**How to complete this task:** Read through the entries below and copy each line where "LiTZ" turns up.

**Data to examine:**
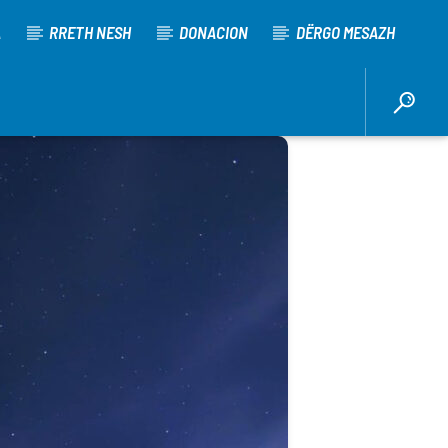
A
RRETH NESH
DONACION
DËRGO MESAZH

...

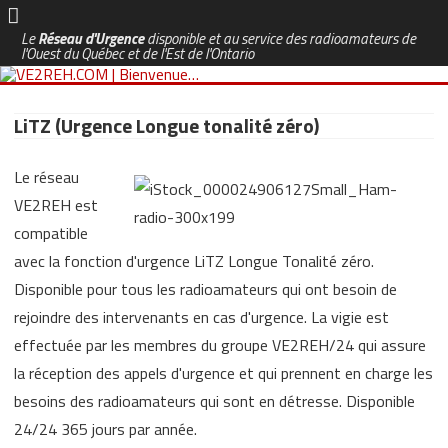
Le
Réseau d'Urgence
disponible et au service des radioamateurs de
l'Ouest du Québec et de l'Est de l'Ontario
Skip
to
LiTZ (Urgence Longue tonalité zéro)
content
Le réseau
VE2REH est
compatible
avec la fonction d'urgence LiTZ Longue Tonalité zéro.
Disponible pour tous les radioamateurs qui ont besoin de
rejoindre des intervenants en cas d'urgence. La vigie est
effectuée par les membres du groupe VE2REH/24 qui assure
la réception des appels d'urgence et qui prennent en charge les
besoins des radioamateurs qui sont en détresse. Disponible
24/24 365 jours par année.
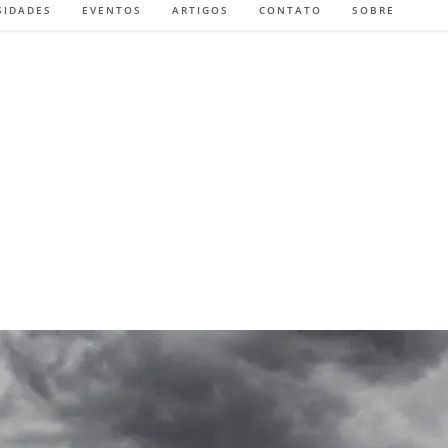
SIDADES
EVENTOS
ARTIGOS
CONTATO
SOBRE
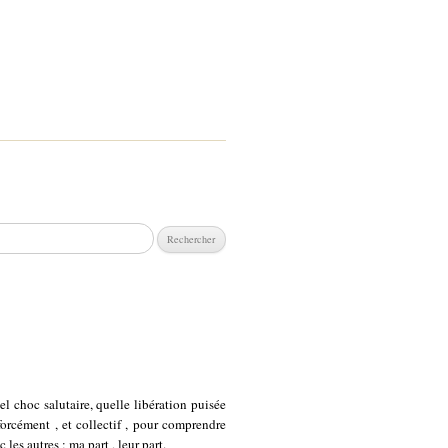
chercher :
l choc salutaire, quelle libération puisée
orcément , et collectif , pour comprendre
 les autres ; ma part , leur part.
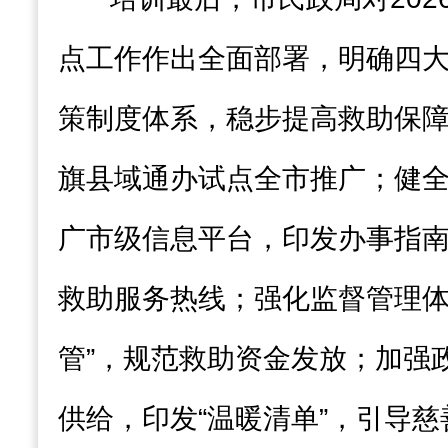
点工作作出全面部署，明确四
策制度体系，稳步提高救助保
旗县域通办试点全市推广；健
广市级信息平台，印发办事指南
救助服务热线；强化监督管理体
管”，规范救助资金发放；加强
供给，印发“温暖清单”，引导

**Output:**
LiTZ (Urgence Longue tonalité zéro)
avec la fonction d'urgence LiTZ Longue Tonalité zéro.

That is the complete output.